*** Page excerpt ***

At the 2006 American Cardinals Dinner, Supreme Knight Carl Anderson announced an $8,000,000 gift to the university to renovate Keane Hall and rename it McGivney Hall, after the Knights' founder, Michael J. McGivney.  The building, which was vacant, now houses the Washington session of the  Pontifical John Paul II Institute for Studies on Marriage and Family.

Recent history
A $1,000,000 trust was established in August 1965 to fund the Pro Deo and Pro Patria Scholarship, providing twelve undergraduate scholarships annually to sons and daughters of Knights who earned the highest scores on a competitive examination.  

On April 7, 1988 The Catholic University Council No. 9542 presented a special plaque to new Supreme Chaplain, Bishop Thomas V. Daily, a member of the University's Board, in a gala event attended by the Supreme Knight and Knights from DC and the neighboring jurisdictions. The 10-foot-high check the Knights gave the University in 1904 was temporarily moved from its permanent location and set up in the Caldwell Hall where the event took place, to be seen by most present for the first time.

***

**Requirement 1**
Name every building that the passage on the Knights' gifts to the university mentions.
**Requirement 2**
According to the passage on the Knights' gifts to the university, how many undergraduate scholarships did the Pro Deo and Pro Patria Scholarship provide each year?
**Requirement 3**
Extend the passage on the Knights' gifts to the university, picking up right after its last sentence.

*** Entries ***

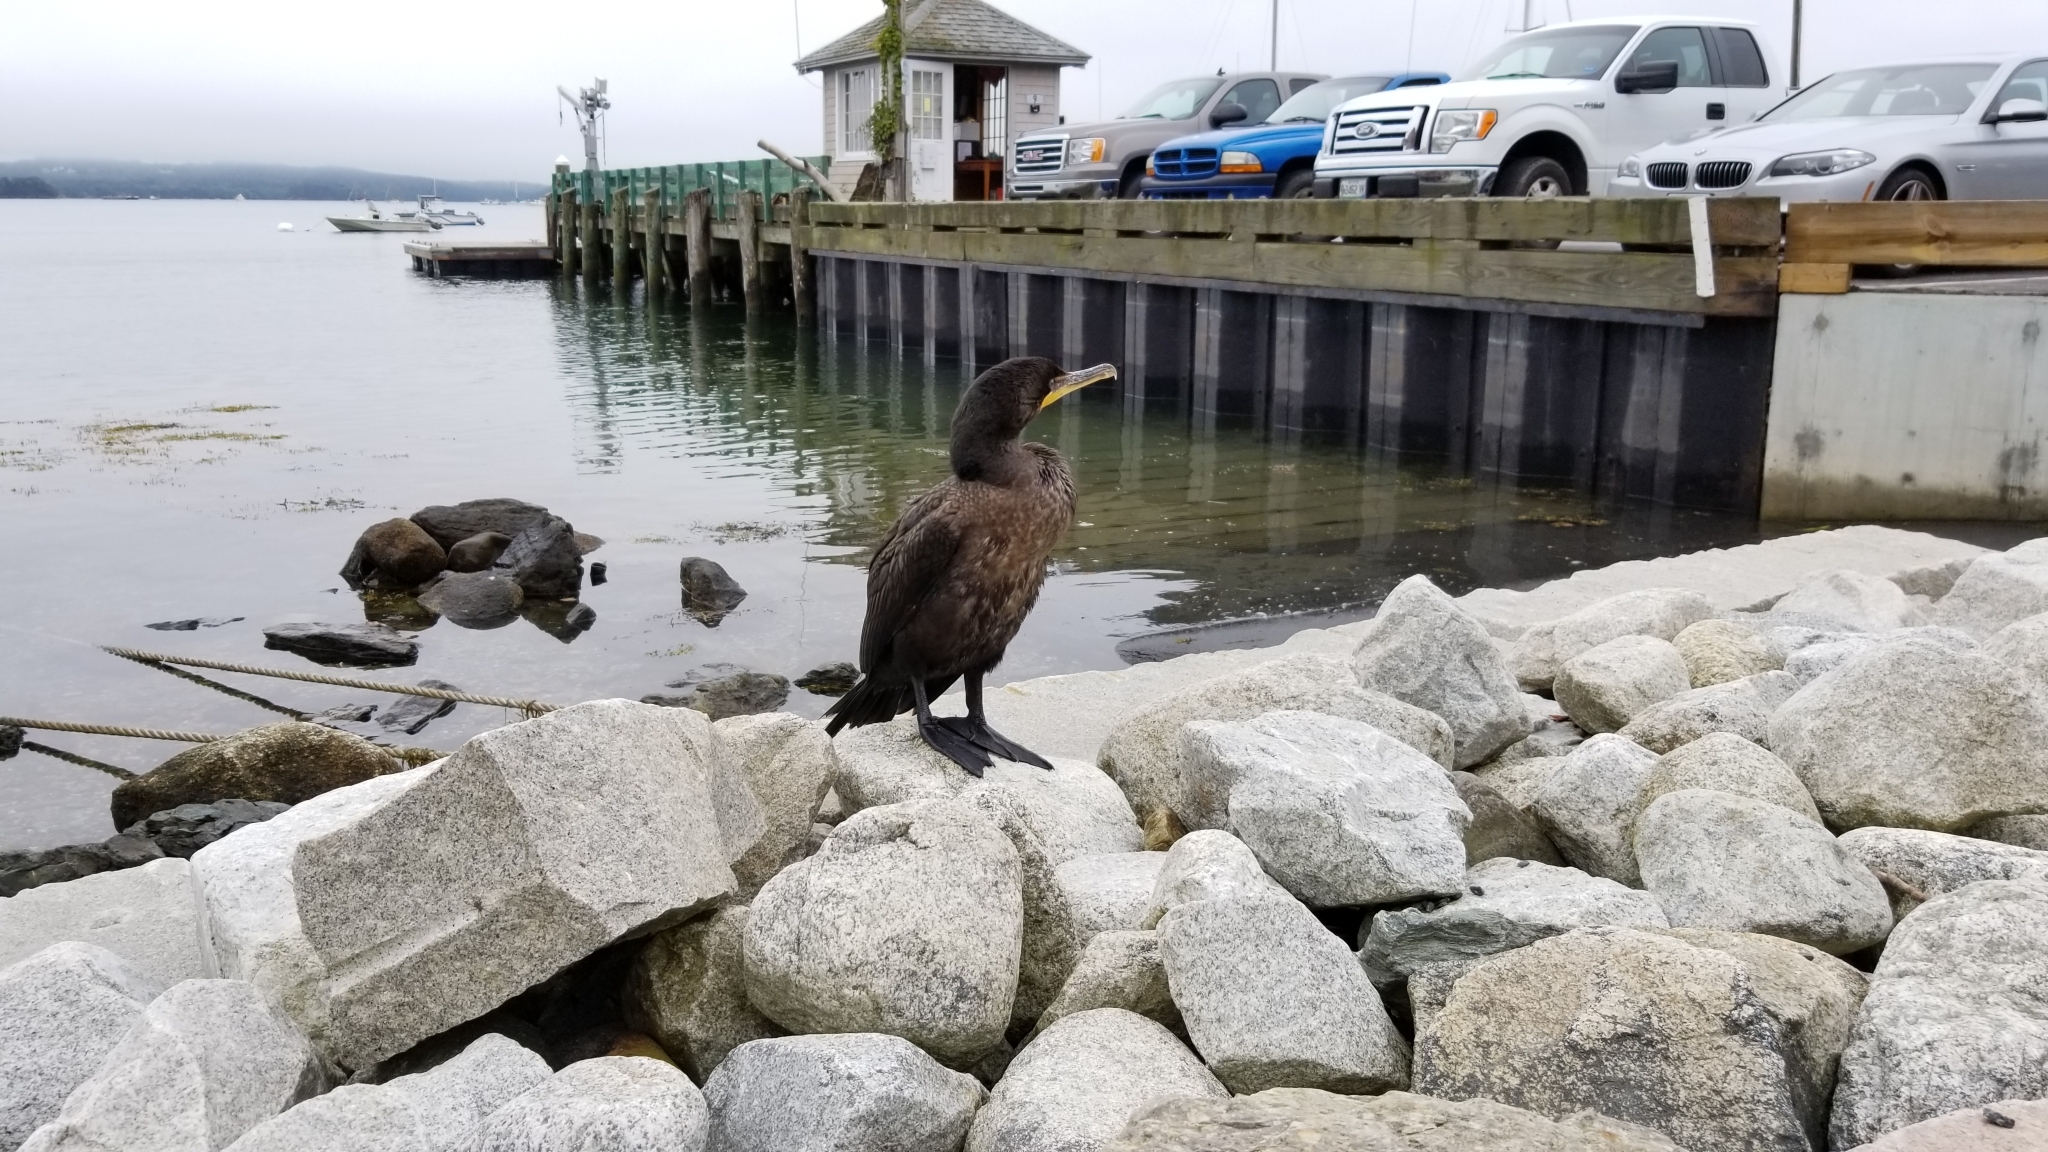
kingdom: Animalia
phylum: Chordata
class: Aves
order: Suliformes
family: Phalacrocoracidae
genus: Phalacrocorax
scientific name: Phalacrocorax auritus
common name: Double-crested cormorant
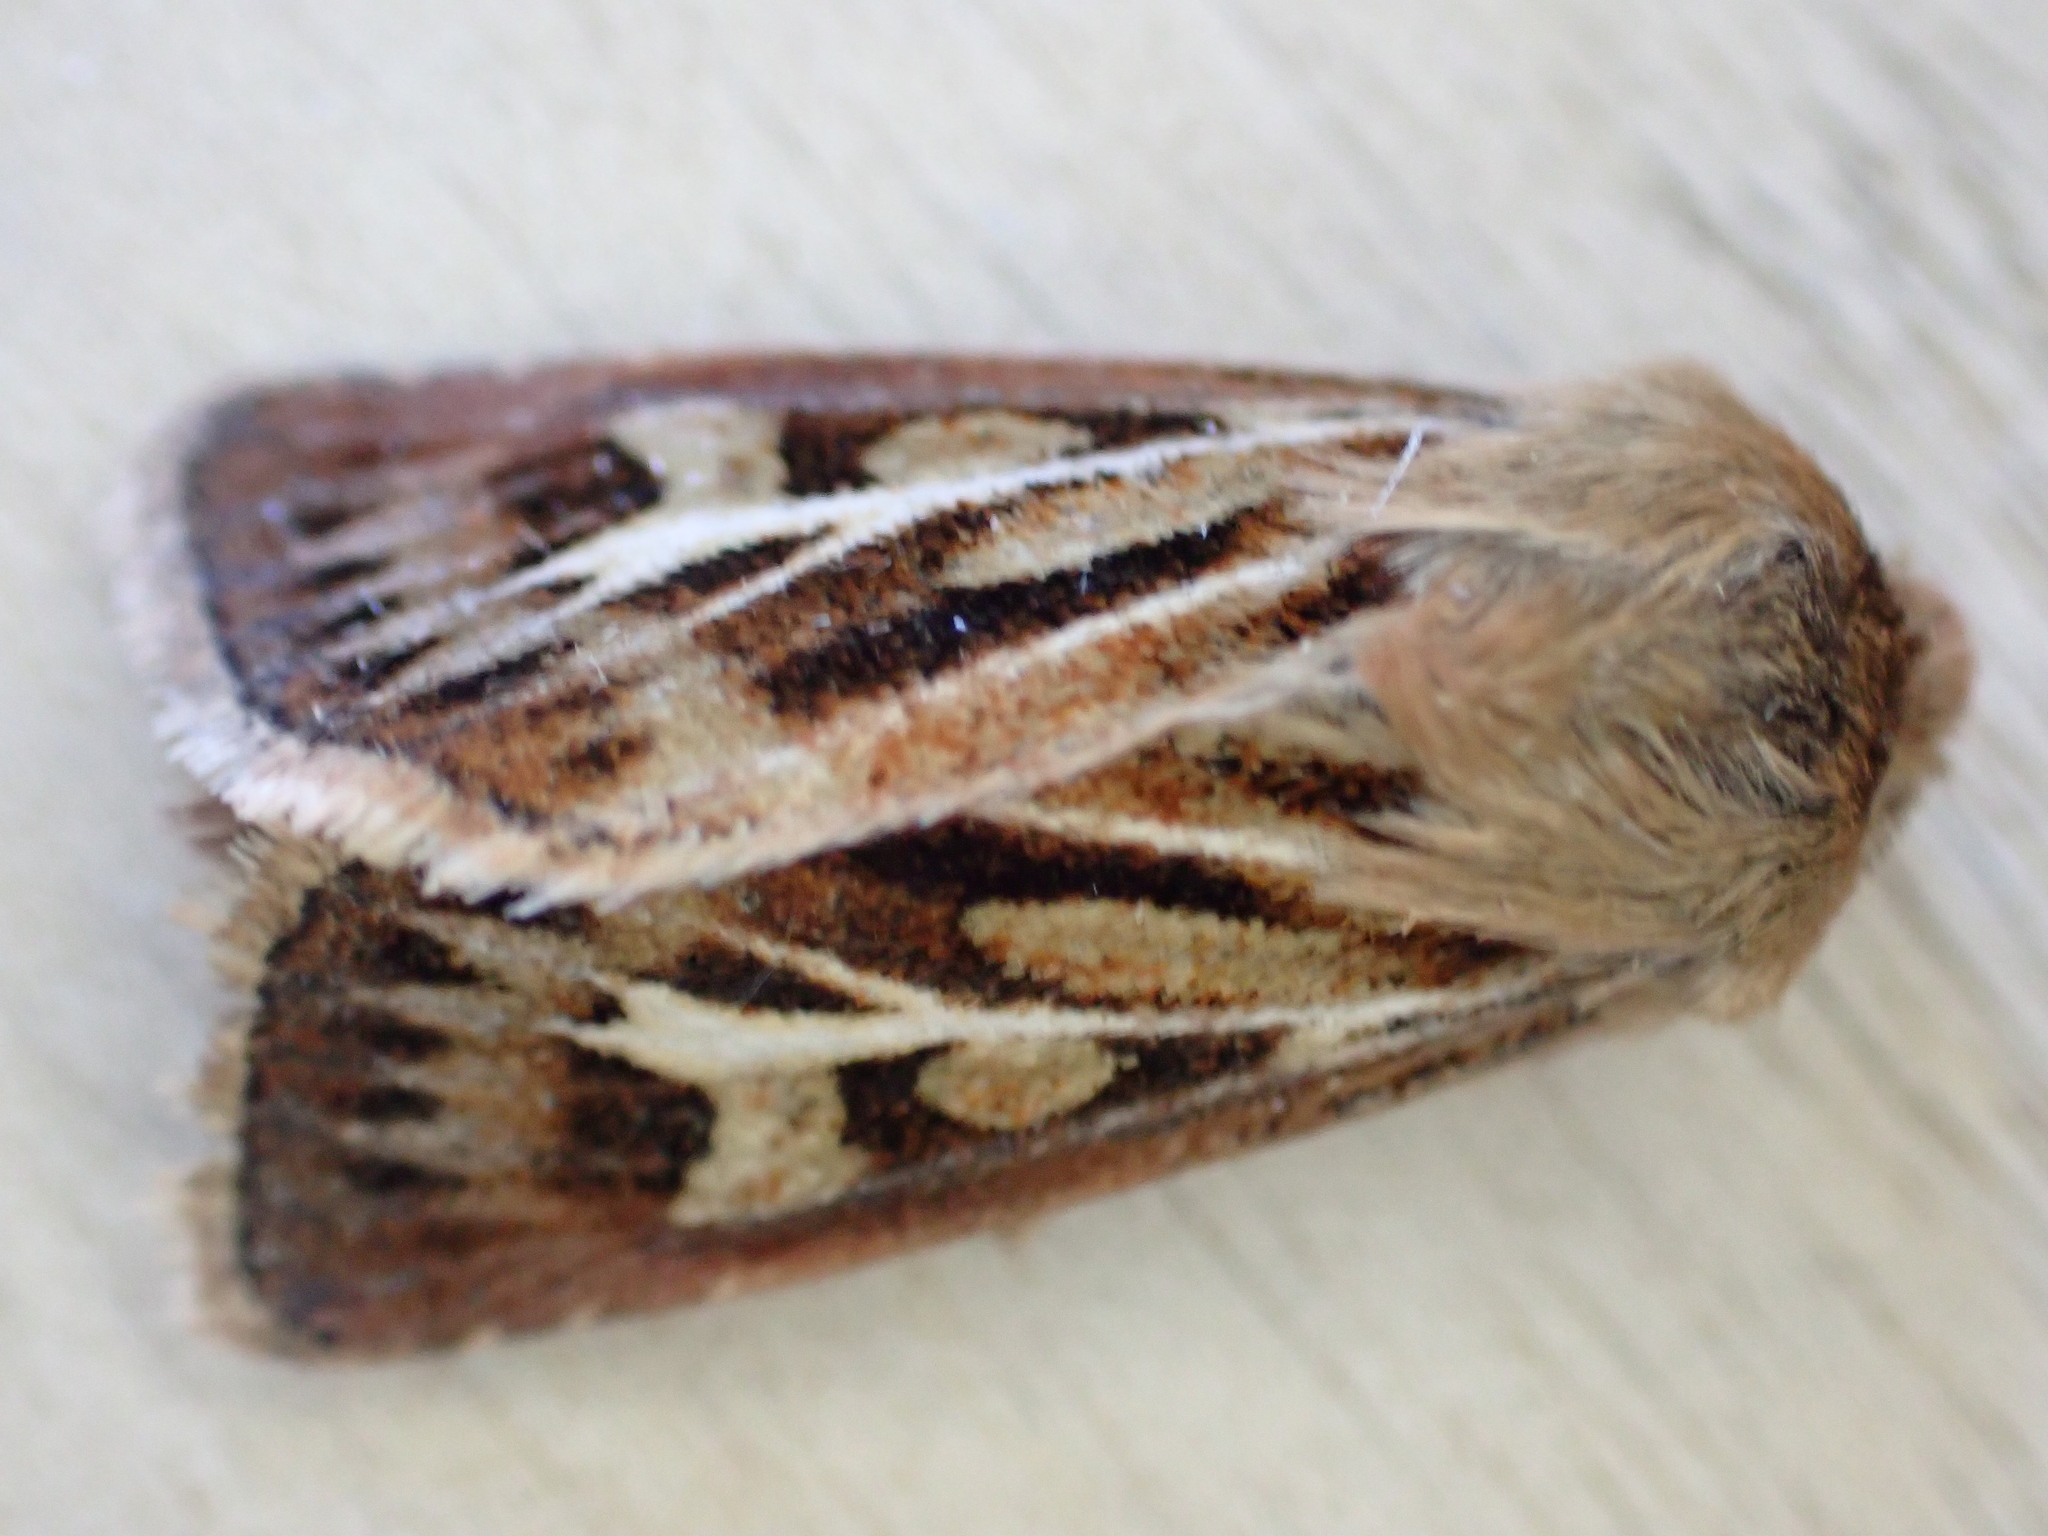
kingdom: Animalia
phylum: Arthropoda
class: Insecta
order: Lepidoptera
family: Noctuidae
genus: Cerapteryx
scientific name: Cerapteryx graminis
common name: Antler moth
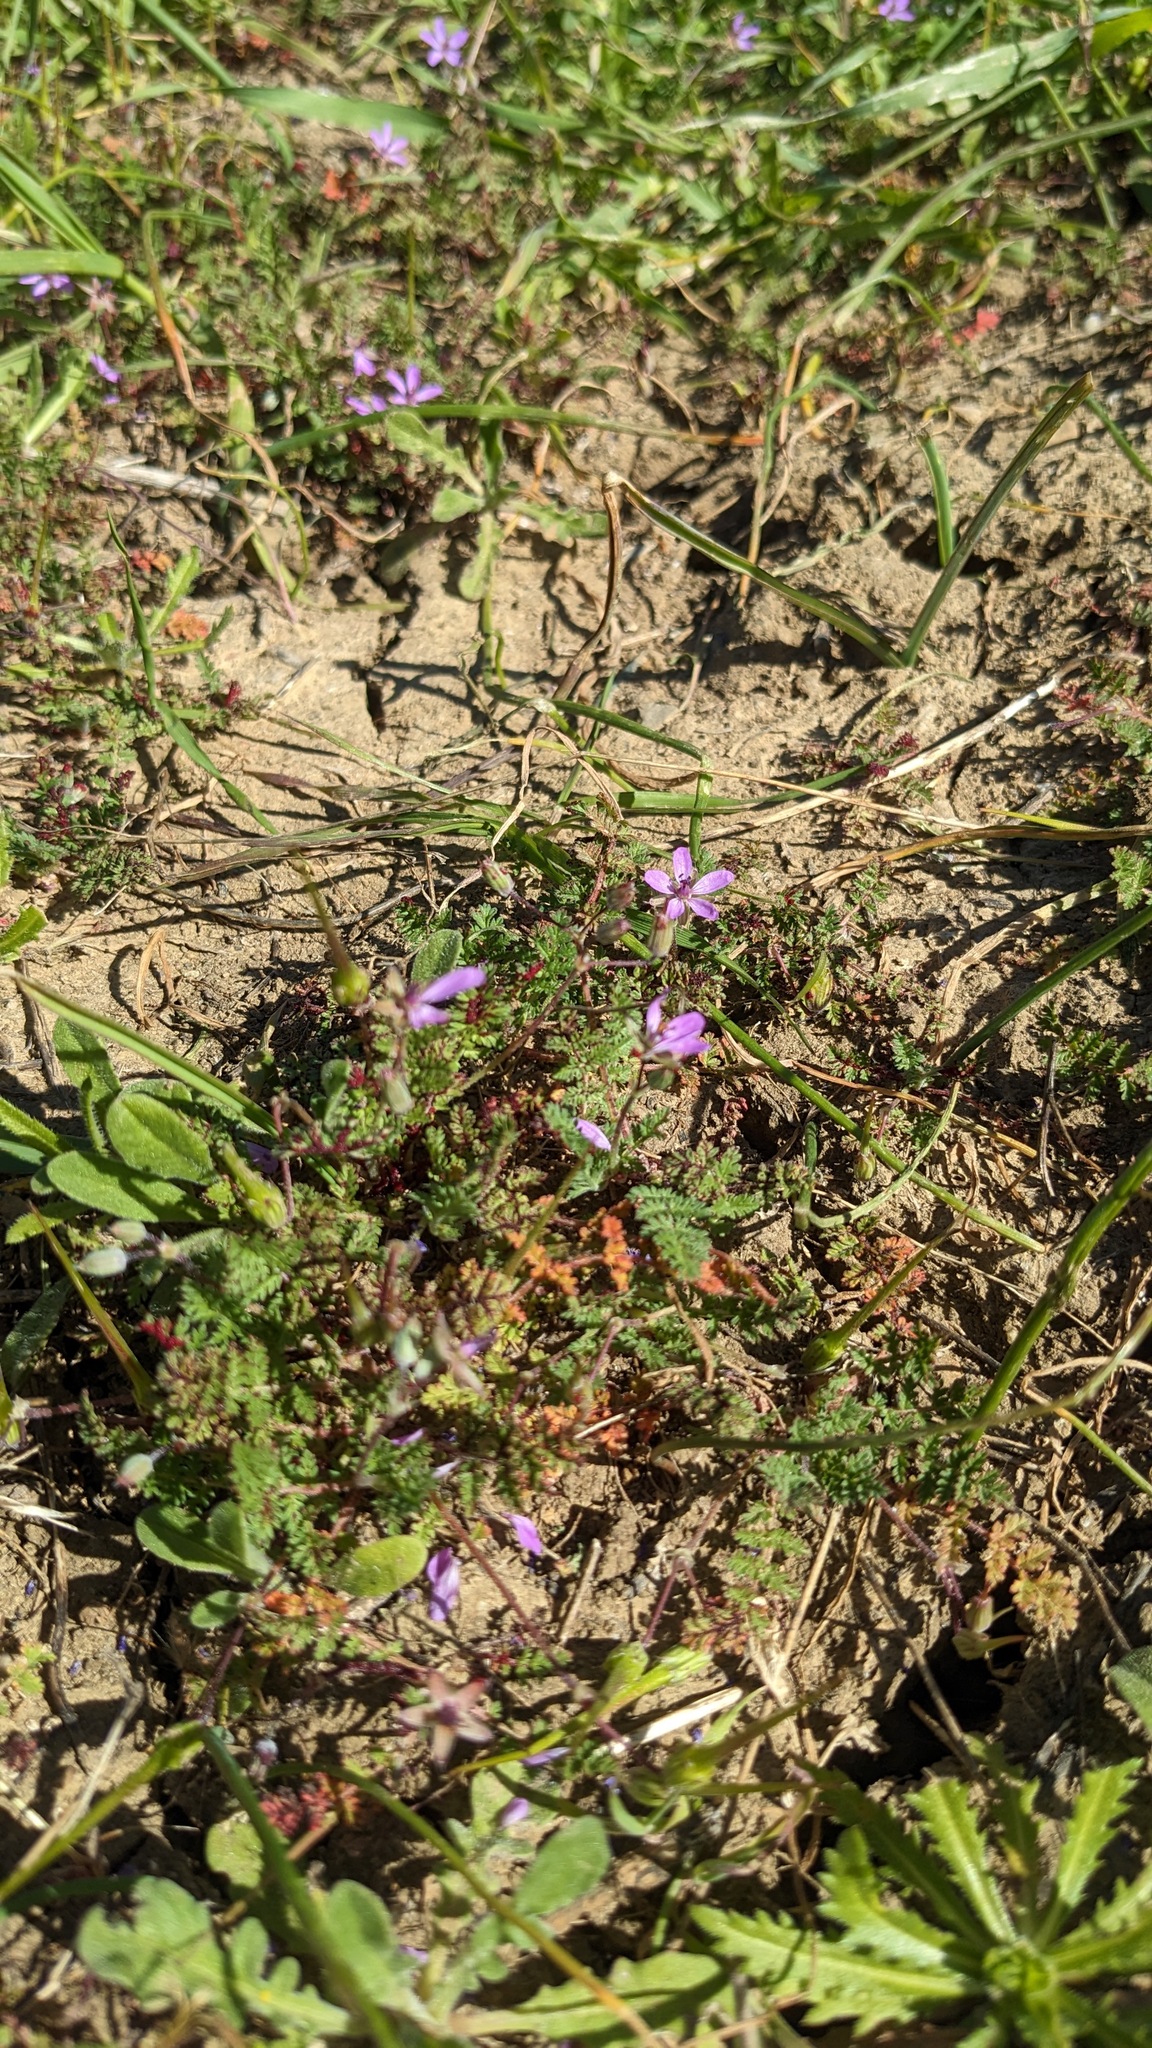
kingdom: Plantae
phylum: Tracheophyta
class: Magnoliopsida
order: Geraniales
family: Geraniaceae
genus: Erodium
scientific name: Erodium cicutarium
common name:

***

**Task response 1**
Keane Hall, McGivney Hall, Caldwell Hall

**Task response 2**
Twelve

**Task response 3**
The North American Campus of the Pope John Paul II Institute on Marriage and the Family, funded by the Knights and established at the Dominican House of Studies, adjacent to the CUA campus, opens its first academic year on September 8, 1988. At the 1989 Supreme Convention in Baltimore, the Order voted a $2,000,000 birthday gift to the U.S. bishops on their bicentennial, to be given to Catholic University and used to fund special projects jointly chosen by the University and the Order. Proceeds from this fund helped to finance the construction of the Columbus School of Law building.

Supreme Knight Luke E. Hart was granted a Doctor of Laws degree in 1957, and Supreme Knight John W. McDevitt was awarded a Doctor of Humane Letters in 1967. In 2008 Carl and Dorian  Anderson were awarded Doctor of Theology degrees.  Their daughter had graduated from the university several years before. Anderson and his immediate predecessor, Virgil Dechant, have both served on the CUA board.  

In 2010s, the Knights made a gift of $158,400 to the University to establish the Pope Benedict XVI Chair in Theology. An additional gift of $328,600 in 2015 was for the support of educational conferences and the Benedict XVI "chair in theology fund."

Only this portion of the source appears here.